Evidence Profile (EP)

Also referred to as a GRADE EP, the Evidence Profile "includes a detailed quality assessment in addition to a SoFs. That is, the EP includes an explicit judgment of each factor that determines the quality of evidence for each outcome, in addition to a SoFs for each outcome. The SoF table includes an assessment of the quality of evidence for each outcome but not the detailed judgments." [Guyatt, 386]  According to the series of articles, a Summary of Findings is intended for a broader audience, including end users of systematic reviews; whereas an Evidence Profile is intended for those creating guidelines.

Fig. 2Quality assessment criteria.

Above is the grid (Figure 2. Quality Assessment Criteria) created to show the process at arriving at a judgment to determine the quality of evidence for an outcome using GRADE.  As you can see, Randomized Controlled Trials begin with the assumption that the evidence is either High or Moderate Quality, whereas Observational Studies begin with the assumption that the quality of evidence is either Low or Very Low in quality.  However, two columns in the grid show that the quality of evidence can be lowered or raised based on the review of the study process according to the five criteria mentioned before: Risk of Bias, Inconsistency, Indirectness, Imprecision, or Publication Bias.  The quality of evidence can be rated up according to the criteria in the final column, with three criteria: Large Effect, Dose Response, or All Plausible Confounding.

An Evidence Profile table is shown in the article, which can be viewed here. It relies on the same study mentioned at the outset of this LibGuide: Venekeamp's study examining the effectiveness of antibiotic use versus no intervention in children with Acute Otitis Media. 

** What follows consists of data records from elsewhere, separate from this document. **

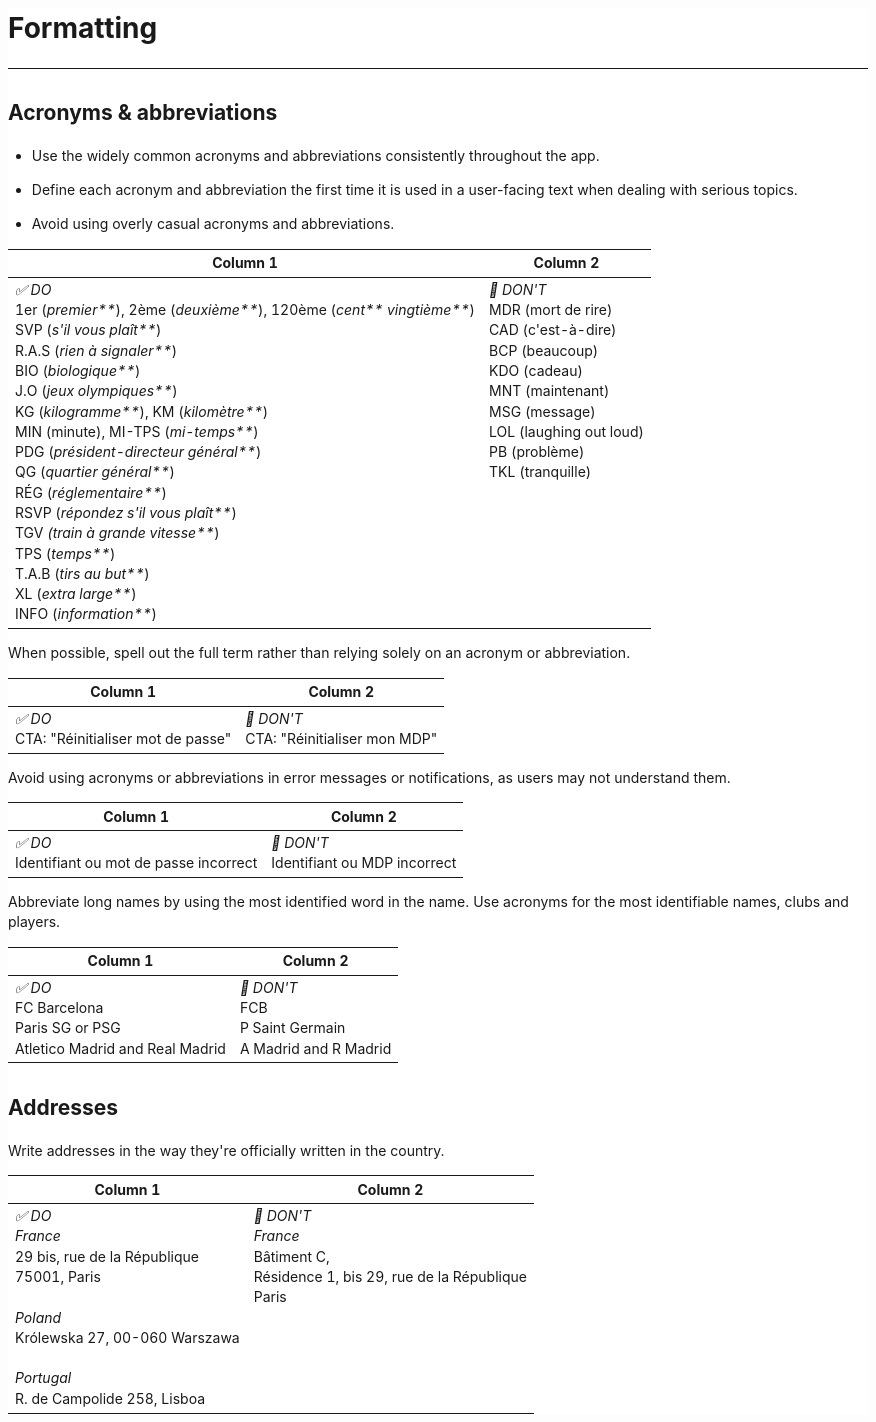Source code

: 
# Formatting

---

## Acronyms & abbreviations

- Use the widely common acronyms and abbreviations consistently throughout the app.

- Define each acronym and abbreviation the first time it is used in a user-facing text when dealing with serious topics.

- Avoid using overly casual acronyms and abbreviations.

  
| Column 1 | Column 2 |  
| --- | --- |  
| *✅ DO*<br>1er (_premier**_), 2ème (_deuxième**_), 120ème (_cent**_ _vingtième**_)<br>SVP (_s'il vous plaît**_)<br>R.A.S (_rien à signaler**_)<br>BIO (_biologique**_)<br>J.O (_jeux olympiques**_)<br>KG (_kilogramme**_), KM (_kilomètre**_)<br>MIN (minute), MI-TPS (_mi-temps**_)<br>PDG (_président-directeur général**_)<br>QG (_quartier général**_)<br>RÉG (_réglementaire**_)<br>RSVP (_répondez s'il vous plaît**_)<br>TGV _(train à grande vitesse**_)<br>TPS (_temps**_)<br>T.A.B (_tirs au but**_)<br>XL (_extra large**_)<br>INFO (_information**_) | *🚫 DON'T*<br>MDR (mort de rire)<br>CAD (c'est-à-dire)<br>BCP (beaucoup)<br>KDO (cadeau)<br>MNT (maintenant)<br>MSG (message)<br>LOL (laughing out loud)<br>PB (problème)<br>TKL (tranquille) |  


When possible, spell out the full term rather than relying solely on an acronym or abbreviation.

  
| Column 1 | Column 2 |  
| --- | --- |  
| *✅ DO*<br>CTA: "Réinitialiser mot de passe" | *🚫 DON'T*<br>CTA: "Réinitialiser mon MDP" |  


Avoid using acronyms or abbreviations in error messages or notifications, as users may not understand them.

  
| Column 1 | Column 2 |  
| --- | --- |  
| *✅ DO*<br>Identifiant ou mot de passe incorrect | *🚫 DON'T*<br>Identifiant ou MDP incorrect |  


Abbreviate long names by using the most identified word in the name. Use acronyms for the most identifiable names, clubs and players.

  
| Column 1 | Column 2 |  
| --- | --- |  
| *✅ DO*<br>FC Barcelona<br>Paris SG or PSG<br>Atletico Madrid and Real Madrid | *🚫 DON'T*<br>FCB<br>P Saint Germain<br>A Madrid and R Madrid |  


## Addresses

Write addresses in the way they're officially written in the country.

  
| Column 1 | Column 2 |  
| --- | --- |  
| *✅ DO*<br>*France*<br>29 bis, rue de la République<br>75001, Paris<br><br>*Poland*<br>Królewska 27, 00-060 Warszawa<br><br>*Portugal*<br>R. de Campolide 258, Lisboa | *🚫 DON'T*<br>*France*<br>Bâtiment C,<br>Résidence 1, bis 29, rue de la République<br>Paris |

Table 2 - Summary of Findings [Guyatt, 388] shows the Summary of Findings (SoF) with Outcomes as the first column, followed by the Control & Intervention Risk, Relative Risk (Confidence Interval), Number of Participants, Quality of Evidence (ranked by GRADE), and any comments.  The Outcomes are, per the study, Pain at 24 hours, Pain at 2-7 days, Tympanometry at one month, Tympanometry at three months, Vomiting, diarrhea, or rash -- the latter two measures Tympanometry measures being surrogates for any actual pain measurement. Based on a GRADE assessment of the quality of the evidence, the first two outcomes were rated as being High quality evidence; the remaining three were rated as Moderate. 

Any comments or reasoning for the ratings are discussed, as in Table 3 of the Guyatt article, p390, which discusses the results of a different study.  It is important to note that the SoF is another manner of presenting the information from the EP. The EP, again, being more concerned with the details of the studies and their suggested outcomes than the SoF, which simply presents the findings. For instance, the EP for the Venekamp study discusses at length the outcome related to Vomiting, Diarrhea, and Rash, as the study was concerned with antibiotic use, but not necessarily with the type of antibiotic used -- as some are more prone to cause adverse effects than others.  This concern caused the evidence for that outcome to be rated down.